第三,“良能”是人能够认识仁义的先天结构与资质。“原知见之自生,资于见闻。见闻之所得,因天地之所昭著与人心之所先得。” [9]420(《思问录·内篇》)人所以能把闻见转化为见识,能把古与今、人与物关联在一起,是由于人先天具有认识结构。“能合古今人物为一体者,知见之所得,皆天理之来复而非外至矣。” [9]420(《思问录·内篇》)由于人具有这种认识的良能,所以才能认识五常百德。

第四,王夫之认为,人不仅能认知仁义的良能,还能行仁义的良能。王夫之说:“良者何也?仁也,义也。能仁而不能不仁,能义而不能不义。” [1]735 “好学近乎知,力行近乎仁,知耻近乎勇,人之独而禽兽不得与,人之道也。” [9]402(《思问录·内篇》)他肯定人性中天然包涵着仁义,而人按照仁义行事,把仁义之性实践出来,就是遵循遵循天理、实现天道的过程。

第五,王夫之认为,良能与天是关联在一起的。天的理也就是良能的理。“此气化之肇夫神明者,固亦理矣,而实则在天之气化自然必有之几,则但为天之神明以成其变化之妙,斯亦可云化理而已矣。” [1]721(《读四书大全说·孟子·尽心上五》)
 
二、良能的发动者:心

既然人具有仁义之性,又先天具备知仁义、行仁义的良能,那么如何把先天的良能调动激活出来呢?王夫之认为,“心”是良能的发动者。

王夫之注意到心灵对于身体具有统领作用。“一人之身, 居要者心也。而心之神明, 散寄于五藏, 待感于五官。......无目而心不辨色 , 无耳而心不知声, 无手足而心无能指使, 一官失用而心之灵已废矣。其能孤挖一心以细群用, 而可效其灵乎’? ” [5]151 (《尚书引义·毕命》)如果没有心发出指令,身体就不会自我感知,也不会与外界事物发生关联。于此同时,身体也是心灵的执行者。没有身体,心灵就不能获得外界的信息,无法与外部世界互动。

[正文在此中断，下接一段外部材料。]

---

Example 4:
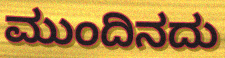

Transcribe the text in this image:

ಮುಂದಿನದು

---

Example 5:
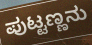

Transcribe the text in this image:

ಪುಟ್ಟಣ್ಣನು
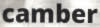
camber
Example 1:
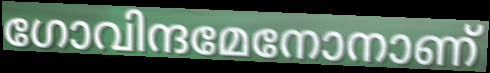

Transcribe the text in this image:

王夫之认为,人主要是通过感官去感知世界、获得基本信息,以此建立对世界的初步认识。但通过视听所获得的感知仅是表层的现象,而一些复杂的现象,比如有些缺乏外在表现却客观存在的规律、气氛、情感等,是视听所不能感知的。但“心”却不仅能够调动、统合感官,去感知世界的形式、现象,还能发现、感受、认识不可闻见为、更复杂的事物的本质和规律。这是“心”区别于其他器官的独特的能力。王夫之说:“声色之丽耳目,一见闻之而然,虽进求之而亦然;但为物所蔽而蔽尽于物。岂如心之愈思而愈得,物所已有者,无不表里而之具悉”。[1]697(《读四书大全说·孟子·告子上》)心灵所具有的这种认识能力是人所特有的。“形”是人的身体;“神”指的是人的心灵,物指的是客观事物。人的心灵能够调动人的身体的感知觉和行动与外界世界建立感通和联系: “耳有聪,目有明,心思有睿知。入天下之声音研其理者,人之道也。” [1]458(《读四书大全说·论语·季氏篇》)如果不能积极调动和发挥心灵的能力去发现世界的规律,就不能彰显人异于禽兽的卓越性。

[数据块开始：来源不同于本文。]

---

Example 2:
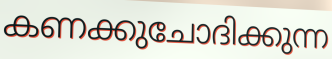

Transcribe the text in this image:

കണക്കുചോദിക്കുന്ന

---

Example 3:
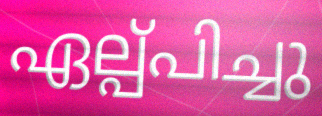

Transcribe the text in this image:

ഏല്പ്പിച്ചു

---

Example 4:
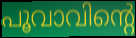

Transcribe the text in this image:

പൂവാവിന്റെ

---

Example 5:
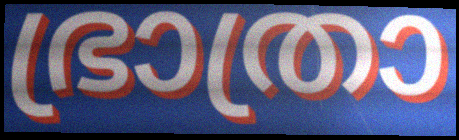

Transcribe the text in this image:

ഭ്രാത്രാ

值得指出的是,心灵的功能并不能全部指向仁义。王夫之认为,心会受到“非理”等外界环境的干扰,如果放任心灵自由活动,那么心灵的能力(“职”)就不会向仁义努力,人就会虚妄,放浪形骸。因此,只有遵循仁义之性,对心灵严加管理,心的职能发挥到最好,仁义之性才能显现。也就是说尽管“仁义者,心之实也”,但心也是由气构成,“若天之有阴阳也,知觉运动,心之几也,若阴阳之有变合也。” [1]502(《读四书大全说·孟子·梁惠王上》)当心向“阴”运动时,所产生的认知就不是善的认知,就不能发动仁义的良能。

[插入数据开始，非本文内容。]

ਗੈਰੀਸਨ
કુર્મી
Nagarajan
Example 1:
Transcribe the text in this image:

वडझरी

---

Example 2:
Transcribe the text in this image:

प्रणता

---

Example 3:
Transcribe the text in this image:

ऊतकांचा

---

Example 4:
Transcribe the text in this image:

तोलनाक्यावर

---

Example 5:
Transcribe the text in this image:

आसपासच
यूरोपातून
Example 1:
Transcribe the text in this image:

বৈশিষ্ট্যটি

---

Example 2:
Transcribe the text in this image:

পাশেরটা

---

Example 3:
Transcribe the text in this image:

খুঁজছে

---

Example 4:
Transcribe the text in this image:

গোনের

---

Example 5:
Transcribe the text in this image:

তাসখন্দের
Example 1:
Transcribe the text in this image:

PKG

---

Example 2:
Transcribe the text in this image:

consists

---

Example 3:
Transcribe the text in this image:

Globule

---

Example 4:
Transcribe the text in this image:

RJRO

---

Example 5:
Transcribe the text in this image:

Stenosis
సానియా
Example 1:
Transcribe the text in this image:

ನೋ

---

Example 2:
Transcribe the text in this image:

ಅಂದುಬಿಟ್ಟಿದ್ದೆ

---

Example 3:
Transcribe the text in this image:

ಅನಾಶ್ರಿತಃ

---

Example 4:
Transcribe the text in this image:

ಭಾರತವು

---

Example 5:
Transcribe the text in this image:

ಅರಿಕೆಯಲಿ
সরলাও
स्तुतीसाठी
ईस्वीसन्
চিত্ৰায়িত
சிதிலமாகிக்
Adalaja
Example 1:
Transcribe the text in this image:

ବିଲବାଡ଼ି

在“良能”“性”与“心”的关系问题上,王夫之认为,第一,良能是义理之性的体现,需要通过“心”去发动。正如孟子所言,四端之心是仁义礼智之端。第二,尽管“仁义者,心之实也”,但“心”也是又“气”构成的,会受到外界环境的影响。当心向善运动时,所产生的就是善的认知,就能发动仁义的良能。当心向恶运动时,所产生的就是恶的认知,就不能发动仁义的良能。所以王夫之说:“孟子曰:‘尽其心者,知其性也。’正以言心之不易尽。繇有非理之干之,而舍弃所当效之能逐于妄。”[1]721-722 “弃性而任心,则愈求尽之,而愈将放荡无涯,以失其当尽之职矣。”[1]721(《四书大全说•孟子•尽心上五》)第三,只有当心向善运动时,仁义之性与“良能”才能调动、激活出来,所以王夫之主张“则以明夫心之未即理,而奉性以治心,心乃可尽其才以养性。”[1]722(《四书大全说•孟子•尽心上五》)因此,王夫之认为“良能”的显现并不是一个简单的由“心”发动的由知到行的过程。
 
三、良能的显现机制:知以行为功,行不以知为功
 
面对当时最有影响的两种知行观——朱熹的“先知后行”论和王阳明的“知行合一”论,王夫之提出了自己对于知行问题的独特理解,并据以对二者都进行了批驳。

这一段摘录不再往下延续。